The purpose of this article is to discuss and share some insight on real life issues caused by BGP 3rd party next hop.

What is Third Party Next Hop in BGP?

lets get definitions out of the way by saying Third Party Next Hop describes the unusual case where dynamically received eBGP routes happen to have a next hop address that differs from the neighbour your peering with and from whom you learnt the said routes. The normal behaviour in eBGP peering is that the next hop address is always updated with its own as opposed to the originator however there is an exception to this rule.

3rd party Next Hop happens when the routes are learnt from and passed onto neighbours on the same LAN segment and the next hop address isn’t updated so return traffic does end up asymmetrically routing between receivers and senders.

In the above example we have an active/standby firewalls who are responsible for redistributing EIGRP routes from WAN provider Y to BGP route to WAN provider X and vice versa.

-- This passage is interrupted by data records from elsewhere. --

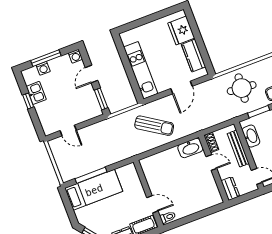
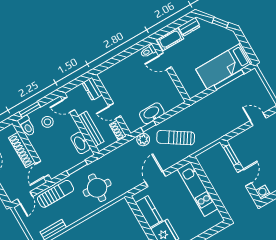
plant: (187, 129) -> (143, 139), added
window: (180, 142) -> (149, 126), added
washbasin: (190, 148) -> (152, 113), moved

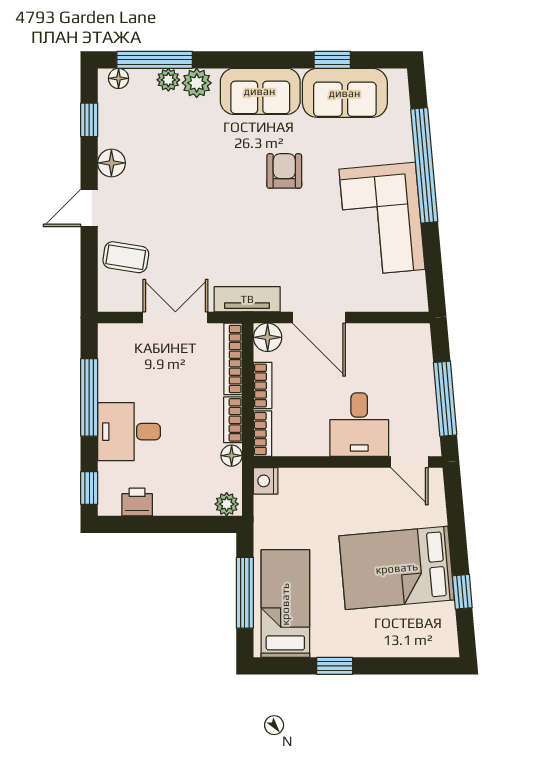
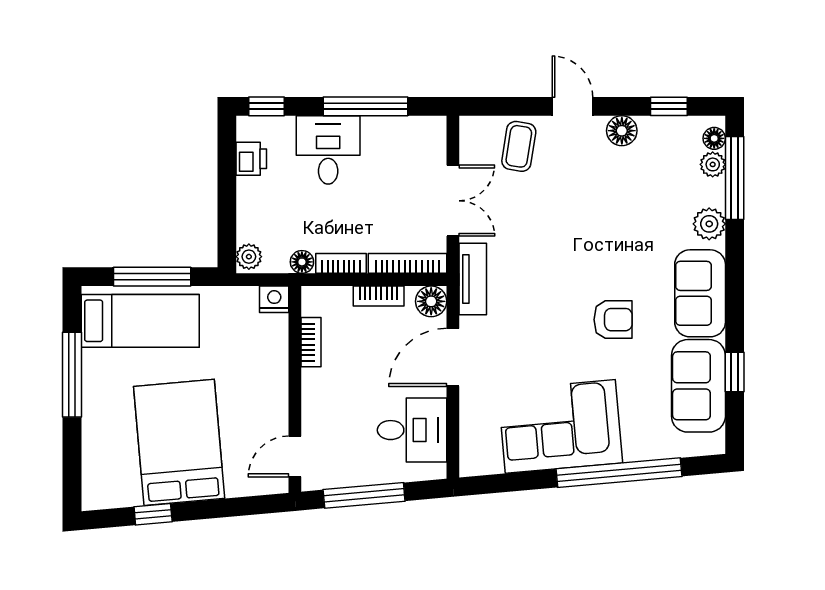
plant: (168, 80) -> (713, 164), moved
desk: (359, 425) -> (412, 430), moved, turned 180
bookcase: (262, 434) -> (311, 342), moved, turned -90
window: (335, 666) -> (72, 375), width x2.17

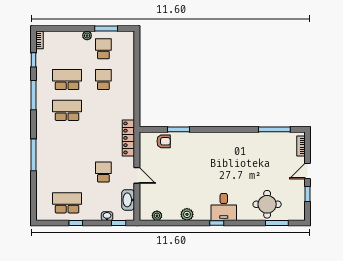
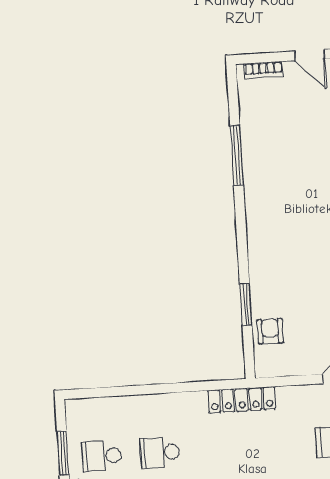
window: (274, 129) -> (237, 155), moved
locker: (128, 138) -> (242, 400), moved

As we have both the EIGRP adjacency as well as BGP peering having over the same LAN segment, the firewalls learn the Server subnet with a next hop address of 10.10..10.50 and instead of advertising this redistributed prefix onto 10.10.10.70 7 .80 with an updated next hop address of .1 (it’s self), routes are advertised with their next hop address of .50 completely unchanged.

This is effect leads to be asymmetric routing where the routing traffic from WAN provider X will bypass the firewalls and route directly to the WAN provider Y.

In a VPLS solutions where all sites communicate over a single LAN segment, you’d probably want the next hop address to the remain unchanged to avoid sub optimal routing and potential bottlenecks but at the same time, where you have statefull firewalls in the path or participating in routing, you must ensure traffic is symmetric in most cases. an Active-Active setup with session sync would work but s.

In our example, users couldn’t access the server, although ICMP appeared to work so I had to troubleshoot.

Finding the problem.

We all know ICMP doesn’t really prove connectivity so we performed a number of TCP test replicating the failure scenario.  Then we began running packet capture to determine what why TCP was failing whilst ICMP was working.

Server Side Wireshark capture:

Note the sequence of events.

  1. Receives a SYN packet (seq 0, ack 0) from 69.30 with TTL 116(128-116= 12 hops away)
  2. Responds by sending a SYN,ACK packet to 69.30 with TTL 128(Locally originated)
  3. Receives a RST,ACK packet from 69.30 with TTL 248(255-248 = 7 hops away)
  4. Receives a retransmitted SYN packet (seq 0, ack 0) from 69.30 with TTL 116 – indicates remote server doesn’t receive
  5. Responds by sending a SYN,ACK packet to 69.30 with TTL 128(Locally originated)
  6. Received a RST,ACK packet from 69.30 with TTL 248(255-248 = 7 hops away which maybe the firewall, I need to check the traceroute to be sure)

Note so far:

  • Remote Server (69.30) clearly uses a default TTL of 128 but a device with a default TTL of 255 is responding on its behalf with RST,ACK which is a combination of ACK the received packet as well as RST to close the TCP session.  Typically seen as response from closed ports on devices who acknowledge getting your packet but at the same time want to let you know they’re not talk to you on that port.

The solution:

The solution is to modify the the next hop advertised by applying the next-hop-self command which will ensure returned advertising router is always used in the return path. This is a default behaviour in eBGP but if peering is configured between multiple peers across the same layer2 segment then originating nodes are imported as the next hop for each prefix.